Article Originally Published: February 2006
The information contained in this article is not intended to be legal advice. Readers should not act or rely on this information without consulting an attorney.
As a person managing a trucking operation, your role in truck accident or personal injury claims is limited, isn’t it? You didn’t drive the truck. That was your driver’s job. And you don’t handle the litigation, that is your lawyer’s job.
So, if something goes wrong, no one can say it is your fault, right?
Well, maybe not.
There is a period between the time the truck hits the fender and the summons hits your desk when what you do (or fail to do) can significantly affect litigation results. That does not mean there is something you can do to turn bad facts into good. But, through the magic of lawyers’ arguments, good facts can become suddenly bad based entirely on things you did or did not do before litigation even starts.
Say hello to “spoliation.”
Spoliation is the term lawyers use to describe a party’s failure to preserve and produce evidence. In almost all jurisdictions, if a court decides a party failed to preserve documents or things which could have been relevant to the resolution of disputed facts, sanctions can be imposed. The least of these is allowing the jury to assume that the missing evidence would have been adverse to the party failing to preserve and produce it. Other sanctions are even more injurious, including barring the offending party from introducing its own evidence on involved issues, or even barring certain of that party’s claims and defenses.
The duty to preserve and produce evidence does not require that litigation be already started, and sanctions do not require proof of a specific intent to destroy evidence. In most jurisdictions, including Michigan, it is enough that the party knew or should have known that litigation was possible and thereafter failed, for whatever reason, to take affirmative steps to identify and preserve potentially relevant evidence.
A letter from a plaintiff’s attorney investigating a claim or merely announcing retention would likely give rise to the duty to preserve evidence. Even without explicit or implicit threat of litigation, the duty may arise from simple knowledge of the accident’s seriousness. Destruction or purging of records or data as part of a bona fide internal retention schedule is probably not going to be a defense. These are times and events typically predating involvement of any attorney on your behalf, meaning that the responsibility for determining whether there is a need to start identifying and preserving possibly relevant evidence falls to you.
The “spoliation” concept is not new. In one form or another it has been around at least as long as paper records and fireplaces. But technological advancements have served both to expand the categories of materials coming within the rule’s requirements, as well as to increase the variety of ways which even the most careful of managers can inadvertently trip over those requirements.
In the not so distant past, materials or data that a motor carrier may have possessed relating to an accident would have been limited to the standard items created and retained in response to the DOT regulations. Records of Duty Status, such as driver logs and supporting trip tickets, toll and fuel receipts, as well as driver qualification and equipment maintenance records, would have been pretty much it.

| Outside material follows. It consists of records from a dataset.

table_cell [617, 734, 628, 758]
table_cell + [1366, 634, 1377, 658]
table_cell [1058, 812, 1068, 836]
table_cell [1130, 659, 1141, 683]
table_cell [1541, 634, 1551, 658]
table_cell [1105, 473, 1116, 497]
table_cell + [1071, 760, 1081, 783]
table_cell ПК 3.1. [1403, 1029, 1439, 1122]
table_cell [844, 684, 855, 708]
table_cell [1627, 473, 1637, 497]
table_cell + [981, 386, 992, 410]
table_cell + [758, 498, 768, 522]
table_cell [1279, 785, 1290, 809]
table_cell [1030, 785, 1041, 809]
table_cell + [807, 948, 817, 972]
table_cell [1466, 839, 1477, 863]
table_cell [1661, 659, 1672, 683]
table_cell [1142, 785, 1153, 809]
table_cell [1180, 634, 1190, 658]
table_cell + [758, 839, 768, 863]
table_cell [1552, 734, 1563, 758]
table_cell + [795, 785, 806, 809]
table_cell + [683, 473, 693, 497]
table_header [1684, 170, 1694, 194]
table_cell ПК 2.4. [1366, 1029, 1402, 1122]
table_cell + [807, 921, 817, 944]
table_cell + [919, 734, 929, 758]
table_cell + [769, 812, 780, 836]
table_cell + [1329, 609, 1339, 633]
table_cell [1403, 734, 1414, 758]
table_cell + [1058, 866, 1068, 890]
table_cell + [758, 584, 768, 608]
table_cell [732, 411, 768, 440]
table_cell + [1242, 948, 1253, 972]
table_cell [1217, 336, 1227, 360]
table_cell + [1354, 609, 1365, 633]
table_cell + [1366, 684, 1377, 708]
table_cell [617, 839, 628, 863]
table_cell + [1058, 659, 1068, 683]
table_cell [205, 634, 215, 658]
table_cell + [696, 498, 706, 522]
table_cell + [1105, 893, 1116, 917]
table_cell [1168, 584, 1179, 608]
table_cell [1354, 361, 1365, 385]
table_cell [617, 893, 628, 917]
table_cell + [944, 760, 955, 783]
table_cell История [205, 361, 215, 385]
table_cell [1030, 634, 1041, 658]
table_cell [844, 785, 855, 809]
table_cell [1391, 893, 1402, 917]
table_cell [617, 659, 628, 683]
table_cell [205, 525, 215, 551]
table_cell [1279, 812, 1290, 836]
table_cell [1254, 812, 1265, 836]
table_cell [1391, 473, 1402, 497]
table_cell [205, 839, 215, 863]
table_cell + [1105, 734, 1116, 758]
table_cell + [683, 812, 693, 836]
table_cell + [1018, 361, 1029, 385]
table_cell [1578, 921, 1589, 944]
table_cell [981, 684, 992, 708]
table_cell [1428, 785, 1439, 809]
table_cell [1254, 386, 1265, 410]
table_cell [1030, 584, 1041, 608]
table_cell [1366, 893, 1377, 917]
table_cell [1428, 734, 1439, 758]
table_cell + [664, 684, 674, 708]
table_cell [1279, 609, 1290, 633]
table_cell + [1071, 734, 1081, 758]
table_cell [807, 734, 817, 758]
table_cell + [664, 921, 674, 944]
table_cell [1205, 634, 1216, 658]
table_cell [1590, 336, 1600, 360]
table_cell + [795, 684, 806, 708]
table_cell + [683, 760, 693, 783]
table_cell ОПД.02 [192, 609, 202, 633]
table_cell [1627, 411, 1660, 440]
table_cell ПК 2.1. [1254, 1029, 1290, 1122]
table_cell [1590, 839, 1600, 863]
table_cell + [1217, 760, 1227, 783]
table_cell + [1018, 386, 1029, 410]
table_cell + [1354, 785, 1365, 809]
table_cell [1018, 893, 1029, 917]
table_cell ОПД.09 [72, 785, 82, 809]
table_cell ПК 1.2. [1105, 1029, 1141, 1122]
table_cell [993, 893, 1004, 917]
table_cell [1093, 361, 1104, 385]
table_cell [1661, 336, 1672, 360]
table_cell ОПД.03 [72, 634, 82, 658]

Technology has changed this, however. In addition to traditional RODS, almost all carriers now produce, receive or have control over a flood of data in electronic format: computer data files, emails, data from satellite tracking systems, cellular system records, etc. And, today’s vehicles generate a wealth of data, all of which may arguably contain evidence of discrete events at the time of an accident, including data from onboard electronic control modules, trip readers, weigh-in-motion systems, and collision avoidance and warning systems.
It is, therefore, essential for carrier management to create and implement a reliable plan of evidence preservation, triggered before litigation ever begins, and reflecting both the reality of the spoliation rule’s reach and the increased complexities of today’s data generation and retention systems.